Drought-induced xylem embolisms disrupt plant water transport and can lead to significant losses in hydraulic conductivity. Until the mid 1990s, it was thought that embolism repair required xylem water potentials to be close to atmospheric pressure. However, over the last 15 years, evidence has accumulated that plants can repair embolisms under negative pressure, a process sometimes referred to as “novel refilling”. The underlying mechanisms for this process have remained unknown, and there has been no comprehensive study of this phenomenon across different plant species and environments. The objective of this study was to document embolism repair under negative pressure in shrubs at eight North American field sites ranging from arid desert environments to humid forest understorys. Shrub hydraulic traits were characterized by measuring wood density, vessel-, fiber-, and parenchyma-traits, and by constructing xylem vulnerability curves. Diurnal measurements of branch water potentials, stomatal conductance, and percent loss of stem conductance (PLC) were conducted for 2-4 shrub species per field site (21 species total). We hypothesized that embolism repair under negative pressure would be restricted to conditions of mild drought-stress and that there would be a trade-off between a plant’s resistance to embolism formation and its ability to repair embolisms.
Results/Conclusions
Records of diurnal patterns of plant water relations are snapshots of one day in a plant’s life. Not surprisingly therefore, all kinds of patterns of PLC were observed over 24 hour periods for the shrubs included in this study, including increases or decreases in PLC, irregular fluctuations, stable patterns, and peaked patterns with clear evidence of embolism formation during the early day and repair anywhere from afternoon to early morning. Embolism repair under negative pressure was detected for about half of the species studied, and it was always associated with stomatal conductance, usually nocturnal.

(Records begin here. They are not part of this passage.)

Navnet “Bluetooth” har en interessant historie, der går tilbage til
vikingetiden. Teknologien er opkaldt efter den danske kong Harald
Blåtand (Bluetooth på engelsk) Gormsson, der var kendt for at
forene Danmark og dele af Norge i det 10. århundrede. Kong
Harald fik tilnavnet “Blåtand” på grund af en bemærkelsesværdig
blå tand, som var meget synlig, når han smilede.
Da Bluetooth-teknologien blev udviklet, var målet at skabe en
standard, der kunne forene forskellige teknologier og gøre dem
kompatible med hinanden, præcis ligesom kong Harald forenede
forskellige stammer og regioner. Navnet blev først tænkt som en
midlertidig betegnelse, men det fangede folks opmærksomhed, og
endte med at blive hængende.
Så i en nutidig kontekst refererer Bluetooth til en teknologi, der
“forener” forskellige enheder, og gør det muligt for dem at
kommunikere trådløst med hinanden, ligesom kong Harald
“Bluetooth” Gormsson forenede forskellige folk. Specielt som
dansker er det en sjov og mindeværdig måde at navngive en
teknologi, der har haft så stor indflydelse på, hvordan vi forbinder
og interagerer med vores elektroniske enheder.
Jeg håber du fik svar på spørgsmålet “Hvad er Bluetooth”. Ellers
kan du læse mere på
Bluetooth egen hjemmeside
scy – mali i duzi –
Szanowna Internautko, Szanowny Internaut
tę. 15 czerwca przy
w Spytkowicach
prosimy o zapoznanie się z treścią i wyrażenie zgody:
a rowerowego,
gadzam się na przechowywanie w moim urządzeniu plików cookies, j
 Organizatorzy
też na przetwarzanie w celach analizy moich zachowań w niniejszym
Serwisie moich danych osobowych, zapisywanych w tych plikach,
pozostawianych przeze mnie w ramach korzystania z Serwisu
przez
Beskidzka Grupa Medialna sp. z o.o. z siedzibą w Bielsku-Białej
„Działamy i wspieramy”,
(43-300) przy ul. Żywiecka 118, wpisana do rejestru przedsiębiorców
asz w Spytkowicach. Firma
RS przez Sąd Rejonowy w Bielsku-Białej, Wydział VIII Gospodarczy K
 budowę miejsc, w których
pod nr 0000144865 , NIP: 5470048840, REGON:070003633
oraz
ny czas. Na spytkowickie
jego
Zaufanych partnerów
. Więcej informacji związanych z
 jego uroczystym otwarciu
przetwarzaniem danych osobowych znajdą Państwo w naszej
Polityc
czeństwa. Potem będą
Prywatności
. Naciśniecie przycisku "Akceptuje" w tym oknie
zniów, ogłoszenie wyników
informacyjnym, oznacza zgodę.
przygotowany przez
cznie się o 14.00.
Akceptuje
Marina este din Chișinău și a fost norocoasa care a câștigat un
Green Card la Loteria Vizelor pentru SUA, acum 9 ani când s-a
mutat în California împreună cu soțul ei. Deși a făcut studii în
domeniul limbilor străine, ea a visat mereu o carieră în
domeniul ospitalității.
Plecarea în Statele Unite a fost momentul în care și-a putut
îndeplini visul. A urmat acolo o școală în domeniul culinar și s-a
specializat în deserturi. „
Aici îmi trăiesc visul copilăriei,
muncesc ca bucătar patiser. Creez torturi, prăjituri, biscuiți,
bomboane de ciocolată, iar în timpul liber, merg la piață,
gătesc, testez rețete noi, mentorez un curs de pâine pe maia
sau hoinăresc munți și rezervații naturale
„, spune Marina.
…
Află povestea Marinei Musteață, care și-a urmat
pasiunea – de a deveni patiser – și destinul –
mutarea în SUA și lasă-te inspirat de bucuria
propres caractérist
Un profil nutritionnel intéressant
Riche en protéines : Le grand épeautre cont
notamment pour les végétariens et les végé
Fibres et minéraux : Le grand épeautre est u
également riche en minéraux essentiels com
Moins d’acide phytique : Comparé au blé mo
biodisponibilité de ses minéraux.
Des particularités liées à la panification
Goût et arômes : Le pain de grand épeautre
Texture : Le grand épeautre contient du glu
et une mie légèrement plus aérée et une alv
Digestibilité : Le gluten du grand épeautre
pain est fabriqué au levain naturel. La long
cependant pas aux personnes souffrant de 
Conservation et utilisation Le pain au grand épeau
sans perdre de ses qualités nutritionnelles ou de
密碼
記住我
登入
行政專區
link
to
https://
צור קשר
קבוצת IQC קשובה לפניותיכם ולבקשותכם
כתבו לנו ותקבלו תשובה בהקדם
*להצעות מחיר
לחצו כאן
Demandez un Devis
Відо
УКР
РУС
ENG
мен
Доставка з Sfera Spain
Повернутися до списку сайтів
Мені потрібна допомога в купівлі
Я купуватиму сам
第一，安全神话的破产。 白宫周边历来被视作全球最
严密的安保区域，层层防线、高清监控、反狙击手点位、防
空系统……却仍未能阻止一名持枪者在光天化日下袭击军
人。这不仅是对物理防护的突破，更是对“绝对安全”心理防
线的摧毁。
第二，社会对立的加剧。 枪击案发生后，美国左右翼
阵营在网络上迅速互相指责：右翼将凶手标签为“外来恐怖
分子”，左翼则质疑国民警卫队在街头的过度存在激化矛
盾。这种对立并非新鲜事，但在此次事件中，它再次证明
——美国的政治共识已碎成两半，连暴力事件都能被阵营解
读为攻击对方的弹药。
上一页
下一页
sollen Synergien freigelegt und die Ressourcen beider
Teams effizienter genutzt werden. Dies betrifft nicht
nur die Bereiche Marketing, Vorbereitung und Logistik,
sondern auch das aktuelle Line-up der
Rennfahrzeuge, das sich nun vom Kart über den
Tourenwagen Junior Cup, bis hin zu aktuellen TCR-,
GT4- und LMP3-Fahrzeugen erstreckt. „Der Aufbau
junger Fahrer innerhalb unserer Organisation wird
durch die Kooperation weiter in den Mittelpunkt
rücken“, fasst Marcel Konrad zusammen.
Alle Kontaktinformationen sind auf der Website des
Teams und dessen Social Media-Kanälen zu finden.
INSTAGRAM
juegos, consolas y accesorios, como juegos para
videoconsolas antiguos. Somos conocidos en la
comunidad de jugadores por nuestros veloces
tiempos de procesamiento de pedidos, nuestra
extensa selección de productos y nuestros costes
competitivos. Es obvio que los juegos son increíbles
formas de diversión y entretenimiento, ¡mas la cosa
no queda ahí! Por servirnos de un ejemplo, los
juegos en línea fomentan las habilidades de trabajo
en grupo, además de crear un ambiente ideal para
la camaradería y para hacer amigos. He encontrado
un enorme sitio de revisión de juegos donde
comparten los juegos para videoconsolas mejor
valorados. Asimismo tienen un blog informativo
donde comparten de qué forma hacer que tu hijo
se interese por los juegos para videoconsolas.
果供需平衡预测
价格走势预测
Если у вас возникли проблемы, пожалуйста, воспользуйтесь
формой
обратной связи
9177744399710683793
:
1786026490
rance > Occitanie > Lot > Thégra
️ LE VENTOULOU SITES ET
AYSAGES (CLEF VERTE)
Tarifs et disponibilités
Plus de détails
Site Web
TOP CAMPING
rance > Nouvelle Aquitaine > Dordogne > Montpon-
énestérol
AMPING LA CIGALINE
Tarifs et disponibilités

In some cases, embolism repair was observed to occur at branch water potentials below -2 MPa. Embolism repair was not observed in species with very low vulnerability to embolism formation, such as the chaparral shrub Ceanothus crassifolius, and was undetectable in forest understory shrubs that had very low degrees of native embolisms. All species that showed embolism repair under negative pressure had fairly abundant paratracheal parenchyma. The findings suggest that embolism repair under negative pressure is a very common process in shrubs, that it is associated with nocturnal transpiration, and that it involves living cells that are closely associated with vessels.